EXERCISE GOAL
State how many lines in the listing below include the string "knee". The answer is the number alone.

****************

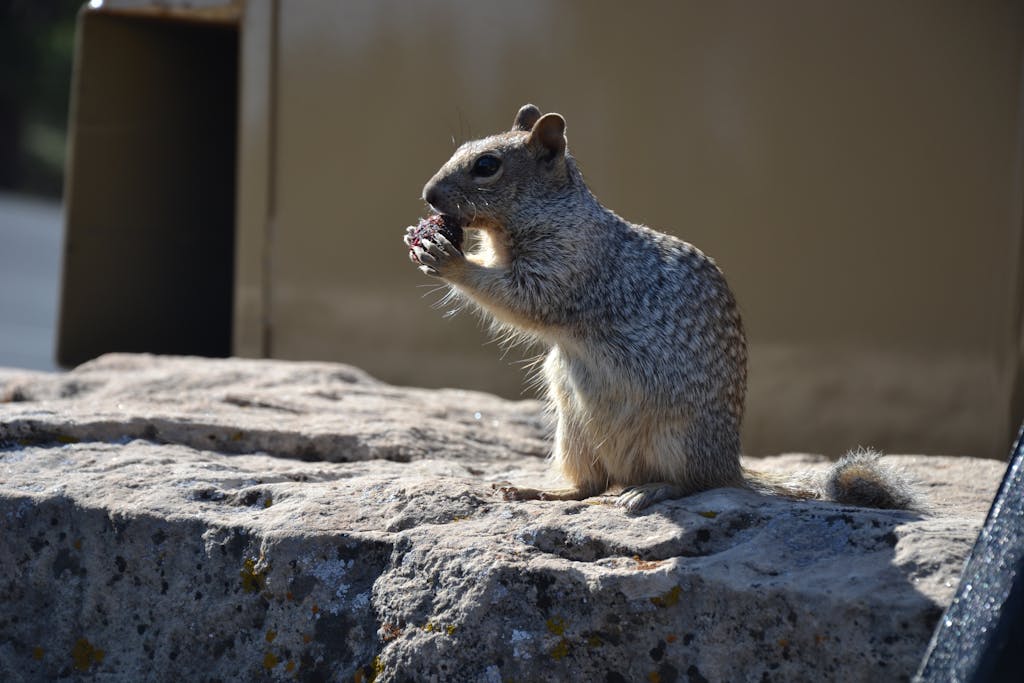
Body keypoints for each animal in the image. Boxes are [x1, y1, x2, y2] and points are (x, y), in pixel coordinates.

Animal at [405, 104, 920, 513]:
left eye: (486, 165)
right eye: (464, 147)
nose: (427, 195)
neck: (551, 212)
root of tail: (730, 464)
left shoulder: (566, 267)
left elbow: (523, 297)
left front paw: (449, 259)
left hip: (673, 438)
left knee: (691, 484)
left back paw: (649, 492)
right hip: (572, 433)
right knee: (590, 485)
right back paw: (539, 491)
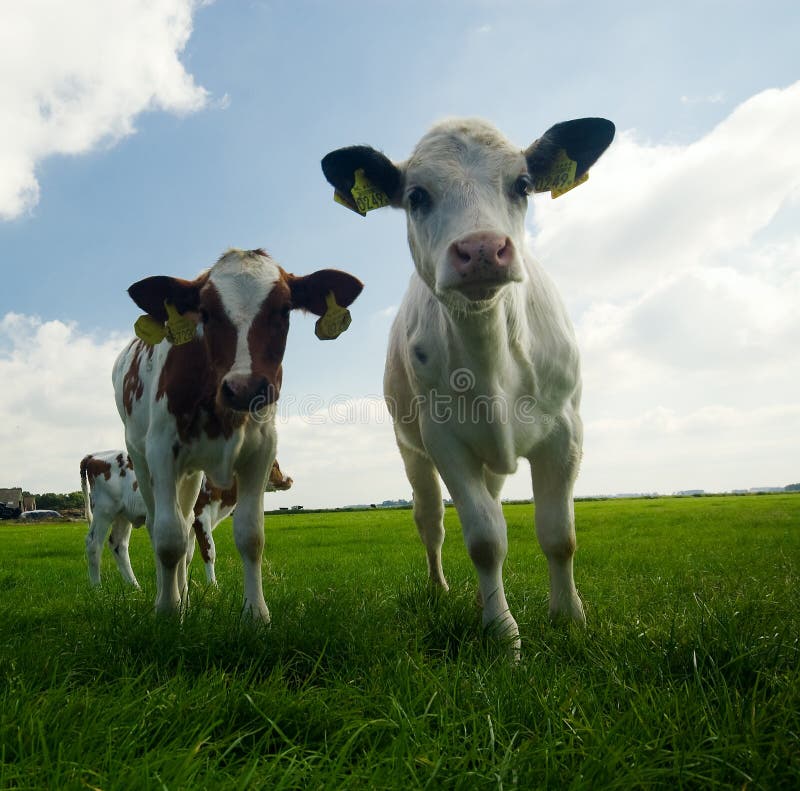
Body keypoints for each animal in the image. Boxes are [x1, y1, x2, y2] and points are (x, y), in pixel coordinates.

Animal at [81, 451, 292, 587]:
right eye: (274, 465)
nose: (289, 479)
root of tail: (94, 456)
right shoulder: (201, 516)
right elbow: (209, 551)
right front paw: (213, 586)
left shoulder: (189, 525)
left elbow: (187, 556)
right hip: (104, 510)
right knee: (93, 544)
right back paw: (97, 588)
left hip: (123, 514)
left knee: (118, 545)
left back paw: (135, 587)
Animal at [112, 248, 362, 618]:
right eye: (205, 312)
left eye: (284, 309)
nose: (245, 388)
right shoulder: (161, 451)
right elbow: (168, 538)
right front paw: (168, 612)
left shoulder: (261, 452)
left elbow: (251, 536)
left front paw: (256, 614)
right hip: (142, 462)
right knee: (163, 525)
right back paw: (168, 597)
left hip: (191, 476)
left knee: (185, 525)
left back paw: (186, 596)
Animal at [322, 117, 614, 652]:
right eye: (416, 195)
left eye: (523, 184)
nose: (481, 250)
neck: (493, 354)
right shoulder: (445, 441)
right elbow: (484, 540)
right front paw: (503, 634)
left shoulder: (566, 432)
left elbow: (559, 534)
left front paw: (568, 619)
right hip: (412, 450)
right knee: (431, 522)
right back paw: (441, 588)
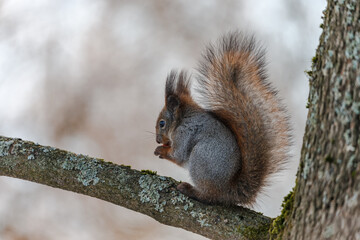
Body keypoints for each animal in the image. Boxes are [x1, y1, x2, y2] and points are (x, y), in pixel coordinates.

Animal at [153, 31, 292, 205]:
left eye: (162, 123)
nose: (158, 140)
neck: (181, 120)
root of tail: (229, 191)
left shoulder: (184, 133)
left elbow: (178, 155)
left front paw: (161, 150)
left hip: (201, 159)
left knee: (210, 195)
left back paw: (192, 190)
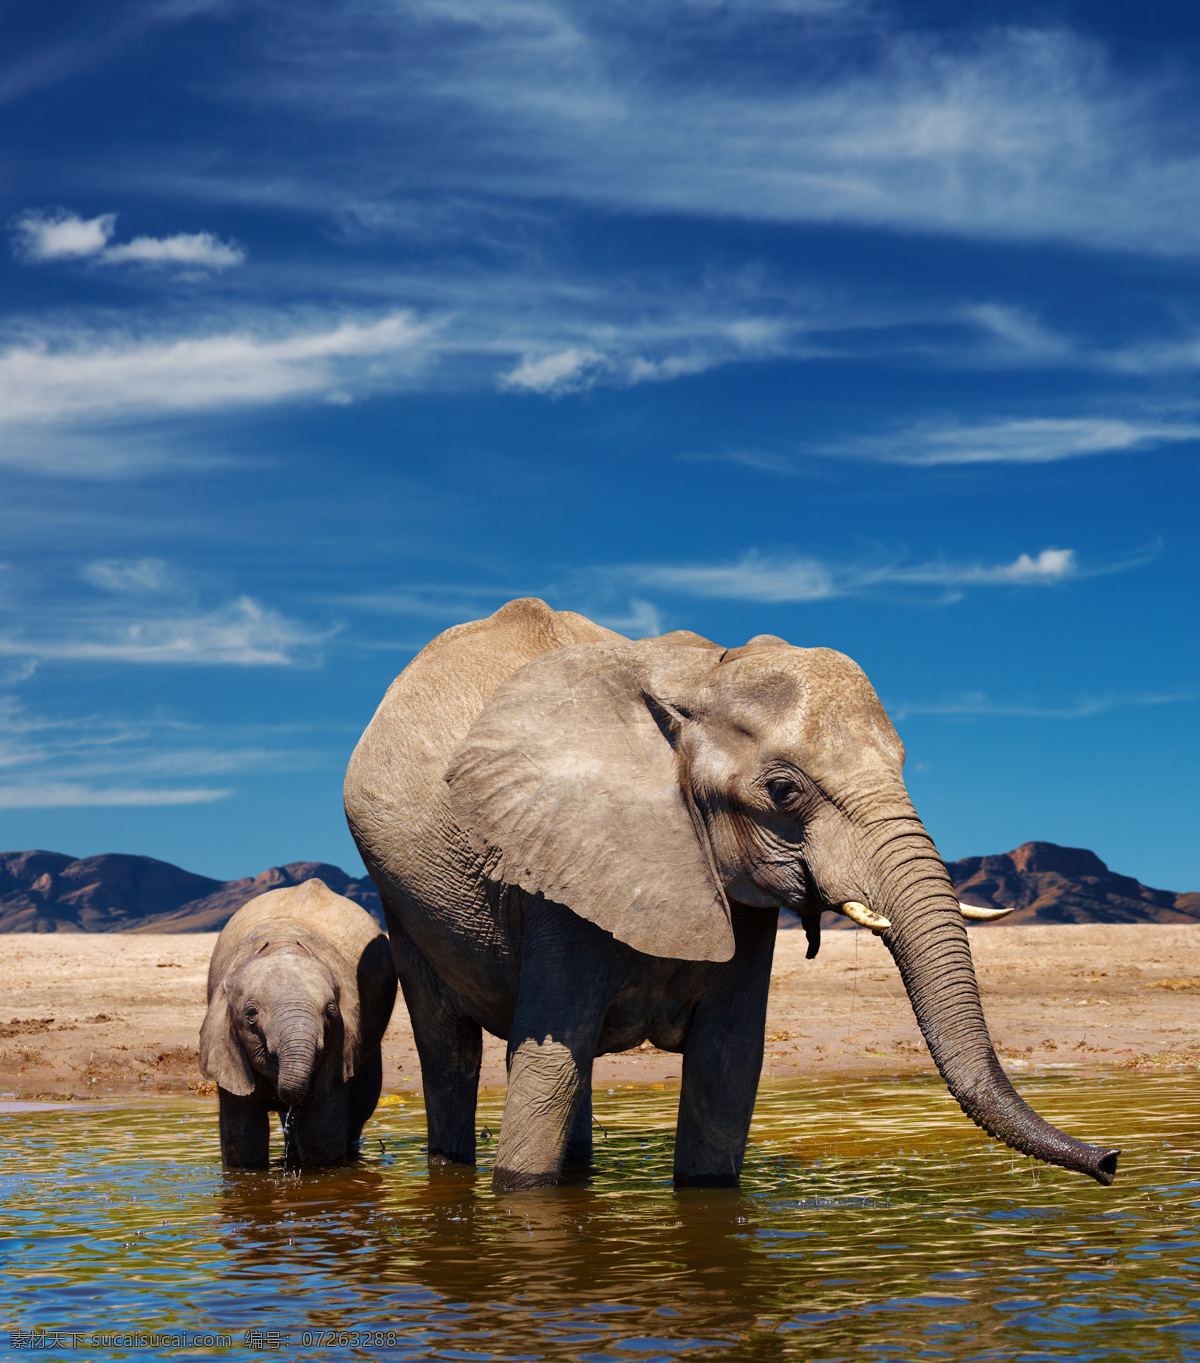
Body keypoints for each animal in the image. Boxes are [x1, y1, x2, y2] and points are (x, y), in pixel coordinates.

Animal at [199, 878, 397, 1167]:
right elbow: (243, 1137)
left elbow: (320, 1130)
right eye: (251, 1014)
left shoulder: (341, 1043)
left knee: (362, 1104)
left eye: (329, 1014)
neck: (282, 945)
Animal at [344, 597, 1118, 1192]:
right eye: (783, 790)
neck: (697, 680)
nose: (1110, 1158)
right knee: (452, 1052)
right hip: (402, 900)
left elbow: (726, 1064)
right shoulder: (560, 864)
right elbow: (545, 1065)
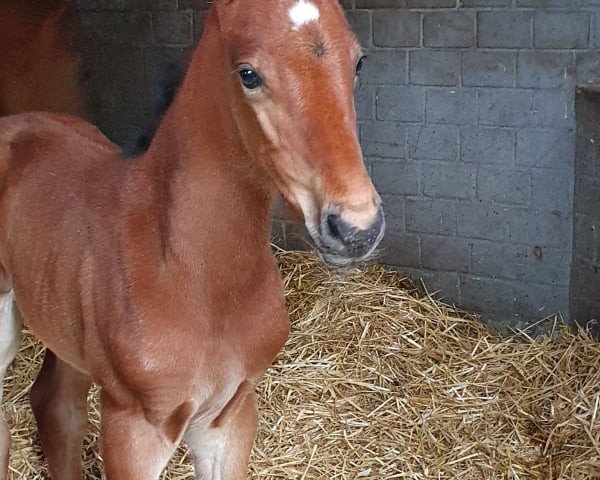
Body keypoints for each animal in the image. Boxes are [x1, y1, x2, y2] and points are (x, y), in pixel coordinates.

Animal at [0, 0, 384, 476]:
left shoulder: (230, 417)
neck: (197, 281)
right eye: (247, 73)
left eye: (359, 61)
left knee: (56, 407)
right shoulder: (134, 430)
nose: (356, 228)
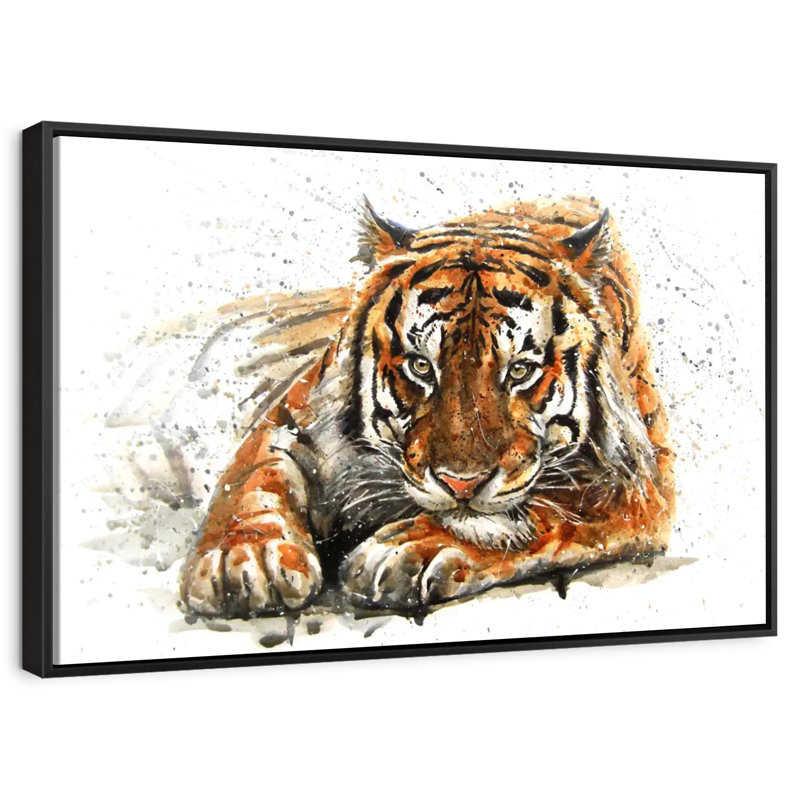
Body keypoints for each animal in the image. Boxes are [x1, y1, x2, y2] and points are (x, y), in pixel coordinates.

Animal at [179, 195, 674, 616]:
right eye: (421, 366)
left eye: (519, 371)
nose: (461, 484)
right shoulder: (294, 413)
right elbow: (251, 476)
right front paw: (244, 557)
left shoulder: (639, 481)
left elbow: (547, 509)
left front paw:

****************

ANSWER SPACE
11